Beyond Blanket Masking: Examining Granularity for Privacy Protection in Images Captured by Blind and Low Vision Users¶
Reading Notes¶
Visual assistant systems leverage VLMs but can also expose personal information, specially when used by vision impaired users that don't even know that they are seeing personal data. The authors propose a framework to improve personal information masking by a fine-grained segmentation rather than coarse-grained, preventing non-personal information from being masked by accident.
They say that their system preserves +26% of image content, provide useful responses 11% and identify image content by 45%, but doesn't state this numbers compared to what.
They argue that by specifically masking only the critically private data, they can enhance the ability of VLMs to help the blind and visually impaired users. For example, instead of masking the whole financial form, they mask only the high-risk information, they can still provide form information for the Q/A system.
They evaluate how well their system can mask fine-grained information, and how this fine-grained masked images can enhance Q/A performance of VLMs.
In the end of the introduction they properly state their gains: compared to the ratings of full-object masking.
they calculated a risk score based on the Identity Ecosystem Graph, and the Identity Threat Assessment and Prediction (ITAP) dataset, which contains 5,906 news reports of identity theft. By linking each kind of information with its resulting consequences they established a risk score to determine the relevancy of each personal information.
Based on the Identity Threat Assessment and Prediction (ITAP) dataset, which contains 5,906 news reports of identity theft, a risk score is computed and used to evaluate if each piece of detected personal information is of high or low risk, masking those of high risk while leaving the low risk untouched.
They leverage VLMs to detect possible private information, and to draw a bounding box around it. Then, they crop it and rotate it to help the text detection. They use OCR to recognize texts and another VLM to enhance the bounding box and correctly align to the original coordinate space. Finally, they assess the risk score of the detected information, if it is considered of high-risk, the region is masked.
To experiment they framework they employ the BIV-Priv-Seg dataset, containing images captured by blind and low-vision users on private objects with 'props' information. They compare the proposed framework with two other strategies: complete masking with full-object masking and fine-grain masking of all information related to private object.
The images processed by these three distinct approaches are then used in a VQA task, synthesized by the authors. The first step is Object Recogition, where they ask a VLM if a personal object is present in the image, computing model's likelihood of answering "yes". The final step is to ask BLV users relevant questions based on the VizWiz dataset. Since they don't have ground-truth asnwers for these questions, they only ask if the question is answerable or not.
They conducted a human annotation study to rate the quality of those three different masking strategies. The performance could not be improved when the private object was not the focus of the question.

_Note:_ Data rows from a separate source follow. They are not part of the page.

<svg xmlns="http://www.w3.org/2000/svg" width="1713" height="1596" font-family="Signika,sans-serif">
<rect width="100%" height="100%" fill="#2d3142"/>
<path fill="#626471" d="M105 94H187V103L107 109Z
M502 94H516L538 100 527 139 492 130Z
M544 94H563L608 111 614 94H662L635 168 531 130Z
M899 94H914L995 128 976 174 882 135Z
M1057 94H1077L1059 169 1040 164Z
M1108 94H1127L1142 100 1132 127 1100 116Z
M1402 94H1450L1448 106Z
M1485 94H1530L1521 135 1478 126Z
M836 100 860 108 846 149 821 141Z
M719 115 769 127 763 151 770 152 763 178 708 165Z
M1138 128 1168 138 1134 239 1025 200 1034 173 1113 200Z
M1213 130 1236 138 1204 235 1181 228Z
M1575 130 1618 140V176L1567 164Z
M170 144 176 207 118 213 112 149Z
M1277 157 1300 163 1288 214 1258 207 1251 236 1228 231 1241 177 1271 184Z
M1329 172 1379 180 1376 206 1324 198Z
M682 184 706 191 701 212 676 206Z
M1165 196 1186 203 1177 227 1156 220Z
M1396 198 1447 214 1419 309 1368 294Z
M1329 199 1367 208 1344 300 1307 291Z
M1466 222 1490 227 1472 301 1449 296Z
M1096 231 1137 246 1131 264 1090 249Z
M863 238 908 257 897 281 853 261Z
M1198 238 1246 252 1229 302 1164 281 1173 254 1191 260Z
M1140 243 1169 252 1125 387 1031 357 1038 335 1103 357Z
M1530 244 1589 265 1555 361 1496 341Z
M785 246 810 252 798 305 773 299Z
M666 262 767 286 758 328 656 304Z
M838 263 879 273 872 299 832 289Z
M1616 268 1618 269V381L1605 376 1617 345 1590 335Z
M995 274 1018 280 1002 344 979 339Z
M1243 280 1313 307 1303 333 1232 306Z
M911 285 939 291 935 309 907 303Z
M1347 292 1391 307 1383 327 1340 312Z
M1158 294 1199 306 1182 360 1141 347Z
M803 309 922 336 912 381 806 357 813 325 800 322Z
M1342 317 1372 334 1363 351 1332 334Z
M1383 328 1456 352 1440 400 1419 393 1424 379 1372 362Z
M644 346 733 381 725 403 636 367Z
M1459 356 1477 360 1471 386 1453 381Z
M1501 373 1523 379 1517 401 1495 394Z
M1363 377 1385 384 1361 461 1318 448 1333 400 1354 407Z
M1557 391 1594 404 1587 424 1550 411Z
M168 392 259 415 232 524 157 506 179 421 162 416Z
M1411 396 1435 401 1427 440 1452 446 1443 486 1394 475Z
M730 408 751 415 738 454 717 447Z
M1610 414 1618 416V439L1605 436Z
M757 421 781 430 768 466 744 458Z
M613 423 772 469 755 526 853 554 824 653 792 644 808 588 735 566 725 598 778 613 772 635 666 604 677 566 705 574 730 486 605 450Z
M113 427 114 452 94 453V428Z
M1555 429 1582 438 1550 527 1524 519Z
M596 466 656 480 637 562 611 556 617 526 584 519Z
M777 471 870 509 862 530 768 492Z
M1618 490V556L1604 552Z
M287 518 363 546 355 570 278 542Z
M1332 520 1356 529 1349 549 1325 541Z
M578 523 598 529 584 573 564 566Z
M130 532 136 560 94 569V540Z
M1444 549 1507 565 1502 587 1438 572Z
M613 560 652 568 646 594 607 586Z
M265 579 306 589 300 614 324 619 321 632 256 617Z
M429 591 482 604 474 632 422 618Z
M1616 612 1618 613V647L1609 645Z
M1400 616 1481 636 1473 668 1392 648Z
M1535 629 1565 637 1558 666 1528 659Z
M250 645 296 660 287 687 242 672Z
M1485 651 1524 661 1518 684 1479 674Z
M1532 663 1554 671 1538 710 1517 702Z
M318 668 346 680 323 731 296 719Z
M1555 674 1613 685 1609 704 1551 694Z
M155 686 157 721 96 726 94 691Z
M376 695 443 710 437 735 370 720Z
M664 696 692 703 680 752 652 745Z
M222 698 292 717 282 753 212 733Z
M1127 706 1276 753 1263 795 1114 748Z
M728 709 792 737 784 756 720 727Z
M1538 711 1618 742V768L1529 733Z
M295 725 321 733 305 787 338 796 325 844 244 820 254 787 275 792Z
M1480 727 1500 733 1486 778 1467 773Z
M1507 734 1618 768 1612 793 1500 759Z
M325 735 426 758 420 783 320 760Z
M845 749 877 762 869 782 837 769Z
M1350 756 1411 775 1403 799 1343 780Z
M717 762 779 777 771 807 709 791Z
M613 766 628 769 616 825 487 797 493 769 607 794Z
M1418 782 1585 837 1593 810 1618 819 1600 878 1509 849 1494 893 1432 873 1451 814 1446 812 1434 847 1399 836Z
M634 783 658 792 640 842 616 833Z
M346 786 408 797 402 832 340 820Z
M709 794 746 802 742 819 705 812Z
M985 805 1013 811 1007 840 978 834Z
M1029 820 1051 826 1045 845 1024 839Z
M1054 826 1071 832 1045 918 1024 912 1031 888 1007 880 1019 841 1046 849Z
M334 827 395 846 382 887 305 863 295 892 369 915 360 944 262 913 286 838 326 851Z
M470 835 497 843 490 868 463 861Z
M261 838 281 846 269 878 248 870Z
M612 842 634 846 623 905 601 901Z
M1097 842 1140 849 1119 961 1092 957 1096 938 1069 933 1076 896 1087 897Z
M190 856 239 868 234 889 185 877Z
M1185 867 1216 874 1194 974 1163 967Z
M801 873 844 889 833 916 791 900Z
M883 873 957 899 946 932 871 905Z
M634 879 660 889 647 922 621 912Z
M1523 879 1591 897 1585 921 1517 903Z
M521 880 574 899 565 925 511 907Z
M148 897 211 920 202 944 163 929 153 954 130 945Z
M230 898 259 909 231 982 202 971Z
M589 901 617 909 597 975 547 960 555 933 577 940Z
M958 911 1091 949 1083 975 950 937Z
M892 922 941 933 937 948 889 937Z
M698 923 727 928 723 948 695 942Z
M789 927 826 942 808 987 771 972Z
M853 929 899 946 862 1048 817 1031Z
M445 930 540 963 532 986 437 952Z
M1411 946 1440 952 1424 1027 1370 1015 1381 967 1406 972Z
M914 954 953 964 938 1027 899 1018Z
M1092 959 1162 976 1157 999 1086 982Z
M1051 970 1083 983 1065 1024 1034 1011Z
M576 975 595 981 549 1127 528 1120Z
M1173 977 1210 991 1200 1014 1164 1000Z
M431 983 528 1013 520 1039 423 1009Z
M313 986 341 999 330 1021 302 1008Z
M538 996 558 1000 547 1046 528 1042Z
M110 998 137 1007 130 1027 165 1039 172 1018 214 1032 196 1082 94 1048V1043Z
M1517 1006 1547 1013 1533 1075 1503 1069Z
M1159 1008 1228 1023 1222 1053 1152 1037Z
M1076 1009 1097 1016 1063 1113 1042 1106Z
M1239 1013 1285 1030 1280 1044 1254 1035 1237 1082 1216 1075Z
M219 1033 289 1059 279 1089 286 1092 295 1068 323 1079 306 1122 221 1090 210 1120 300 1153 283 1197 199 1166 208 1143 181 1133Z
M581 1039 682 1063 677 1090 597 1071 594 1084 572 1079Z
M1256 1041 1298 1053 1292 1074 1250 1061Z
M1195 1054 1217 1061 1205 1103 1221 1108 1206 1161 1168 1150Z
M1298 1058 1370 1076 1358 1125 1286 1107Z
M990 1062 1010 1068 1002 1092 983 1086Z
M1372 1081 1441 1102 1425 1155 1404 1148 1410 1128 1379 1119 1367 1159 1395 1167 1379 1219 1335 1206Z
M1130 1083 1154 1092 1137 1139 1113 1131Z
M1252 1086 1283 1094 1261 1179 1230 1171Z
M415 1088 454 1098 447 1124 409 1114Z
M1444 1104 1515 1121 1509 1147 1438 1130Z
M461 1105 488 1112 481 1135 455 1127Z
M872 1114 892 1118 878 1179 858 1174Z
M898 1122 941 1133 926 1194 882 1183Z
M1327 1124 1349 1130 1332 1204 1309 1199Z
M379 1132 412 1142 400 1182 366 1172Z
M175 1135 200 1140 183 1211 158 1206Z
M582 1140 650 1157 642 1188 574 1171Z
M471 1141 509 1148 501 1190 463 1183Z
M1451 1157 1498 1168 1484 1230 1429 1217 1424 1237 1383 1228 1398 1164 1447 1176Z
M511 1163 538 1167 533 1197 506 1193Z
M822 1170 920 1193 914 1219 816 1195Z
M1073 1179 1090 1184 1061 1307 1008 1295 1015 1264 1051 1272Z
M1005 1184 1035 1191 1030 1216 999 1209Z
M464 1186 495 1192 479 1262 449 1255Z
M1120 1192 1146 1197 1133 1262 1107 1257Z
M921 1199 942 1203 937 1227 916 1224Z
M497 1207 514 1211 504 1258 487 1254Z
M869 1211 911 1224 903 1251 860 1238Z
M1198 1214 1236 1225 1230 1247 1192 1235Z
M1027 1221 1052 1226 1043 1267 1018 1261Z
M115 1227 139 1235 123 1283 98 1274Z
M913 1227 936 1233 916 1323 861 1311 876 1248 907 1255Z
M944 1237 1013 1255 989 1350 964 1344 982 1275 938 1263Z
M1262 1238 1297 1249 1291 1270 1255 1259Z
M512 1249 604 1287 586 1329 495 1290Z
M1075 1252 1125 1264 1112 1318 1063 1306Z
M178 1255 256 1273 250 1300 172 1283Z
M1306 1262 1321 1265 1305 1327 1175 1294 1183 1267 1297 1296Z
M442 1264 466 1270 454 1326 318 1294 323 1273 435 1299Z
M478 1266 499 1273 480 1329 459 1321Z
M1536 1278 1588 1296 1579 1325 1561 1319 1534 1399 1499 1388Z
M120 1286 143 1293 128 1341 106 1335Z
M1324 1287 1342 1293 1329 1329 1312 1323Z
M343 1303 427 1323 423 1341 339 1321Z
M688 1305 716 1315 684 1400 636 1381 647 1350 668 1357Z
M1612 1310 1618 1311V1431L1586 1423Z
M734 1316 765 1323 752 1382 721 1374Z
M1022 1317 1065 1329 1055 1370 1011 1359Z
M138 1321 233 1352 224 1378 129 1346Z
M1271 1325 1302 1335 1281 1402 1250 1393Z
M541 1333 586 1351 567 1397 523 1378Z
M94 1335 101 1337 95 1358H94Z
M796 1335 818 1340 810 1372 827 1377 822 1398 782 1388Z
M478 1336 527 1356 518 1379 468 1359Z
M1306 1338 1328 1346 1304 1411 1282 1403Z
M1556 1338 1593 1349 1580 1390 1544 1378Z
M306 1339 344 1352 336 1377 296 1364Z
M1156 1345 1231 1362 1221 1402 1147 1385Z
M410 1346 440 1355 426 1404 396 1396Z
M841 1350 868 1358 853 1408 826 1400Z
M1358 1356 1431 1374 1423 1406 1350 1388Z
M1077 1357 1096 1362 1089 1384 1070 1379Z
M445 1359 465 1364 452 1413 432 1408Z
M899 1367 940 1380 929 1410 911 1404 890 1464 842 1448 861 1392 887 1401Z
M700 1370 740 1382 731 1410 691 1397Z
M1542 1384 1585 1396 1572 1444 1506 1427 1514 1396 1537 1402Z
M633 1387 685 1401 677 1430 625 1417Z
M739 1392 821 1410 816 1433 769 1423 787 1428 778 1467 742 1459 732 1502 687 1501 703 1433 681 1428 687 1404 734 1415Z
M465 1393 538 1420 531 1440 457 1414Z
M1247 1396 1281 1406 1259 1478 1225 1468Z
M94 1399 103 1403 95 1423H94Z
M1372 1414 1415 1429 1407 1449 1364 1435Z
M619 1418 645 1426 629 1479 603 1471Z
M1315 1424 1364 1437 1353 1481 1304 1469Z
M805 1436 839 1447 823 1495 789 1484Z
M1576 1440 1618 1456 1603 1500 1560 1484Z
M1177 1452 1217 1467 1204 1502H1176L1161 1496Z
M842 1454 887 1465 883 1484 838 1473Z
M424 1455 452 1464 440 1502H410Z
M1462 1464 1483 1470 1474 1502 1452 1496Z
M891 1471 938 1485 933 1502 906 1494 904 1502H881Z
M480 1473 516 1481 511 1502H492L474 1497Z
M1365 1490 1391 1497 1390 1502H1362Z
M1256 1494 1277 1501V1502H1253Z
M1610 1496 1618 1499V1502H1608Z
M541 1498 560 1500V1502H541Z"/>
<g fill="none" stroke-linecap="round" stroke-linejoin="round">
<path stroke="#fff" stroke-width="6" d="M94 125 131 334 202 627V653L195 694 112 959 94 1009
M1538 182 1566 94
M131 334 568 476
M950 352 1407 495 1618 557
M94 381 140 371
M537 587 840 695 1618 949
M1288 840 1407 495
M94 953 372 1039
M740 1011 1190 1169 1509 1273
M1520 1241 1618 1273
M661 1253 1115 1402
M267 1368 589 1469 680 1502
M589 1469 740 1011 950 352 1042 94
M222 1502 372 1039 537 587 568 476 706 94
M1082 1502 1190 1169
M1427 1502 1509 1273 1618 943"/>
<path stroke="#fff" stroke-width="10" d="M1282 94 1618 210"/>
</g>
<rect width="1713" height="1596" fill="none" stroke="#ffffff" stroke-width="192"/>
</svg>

For some cases, their framework performed better, but for some cases "many questions relate to information that falls near the boundary of being high-risk".
Summary and contribution¶
Recently, visual assistant systems powered by visual language models (VLMs) have become more prevalent. However, specially for the visually impaired users, the presence of private information in the images being capture can negatively impact the capabilities of such systems. Common approaches for such privacy concerns involve coarse-grained masks that, while protecting private information, can potentially hide the whole private object and, by doing so, prevents VLMs for answering questions related to the target object. To address this issues, the paper proposes a fine-grained privacy protection framework capable of hiding private information whilst keeping the private object visible and detectable by the visual assistant system. The framework leverages VLMs and a computed risk score to detect, segment, orient and efficiently mask high-risk private information in a fine-grained level, keeping the low-risk information and the whole object still visible. Such approach was able to preserve more image content, enhance the ability of VLMs to provide useful responses and to identify the image content.
Strengths¶
Consider the significance of key ideas, experimental or theoretical validation, writing quality, data contribution. Explain clearly why these aspects of the paper are valuable.
The paper addresses an important and noble research field. VLMs are becoming more prevalent in a variety of areas, and their ability to enhance visual assistant systems is really promising. The paper is well-written and objectively describes its contributions and proposed framework. The experimental setup is well-defined and successfully evaluates the capabilities of the proposed framework.
Weaknesses¶
The paper didn't further investigate the shortcomings of its proposed method, only reporting where it didn't perform so well, and superficially stating that it was due to borderline confidence. The results reported in its abstract was a little confusing, and only by reading through the introduction it became clear that their results were based on the common approach of full-object masking. Finally, it also lacked a session or sentence about future works.
Justifying the rating¶
What are the most important factors in your rating?
The paper proved to be relevant, promising, and well-written. The proposed framework is clever, simple and efficient, and leverages the same VLMs tools it is set to help improve.
Comments to authors¶
The results in the abstract should state that they are compared to full-object masking. A comparison of the proposed framework with a standard deep learning network should prove interesting and could further highlight the contribution. Finally, a deep exploration of the shortcomings of the proposed method and some hints of possible future works would help improve the robustness of the paper.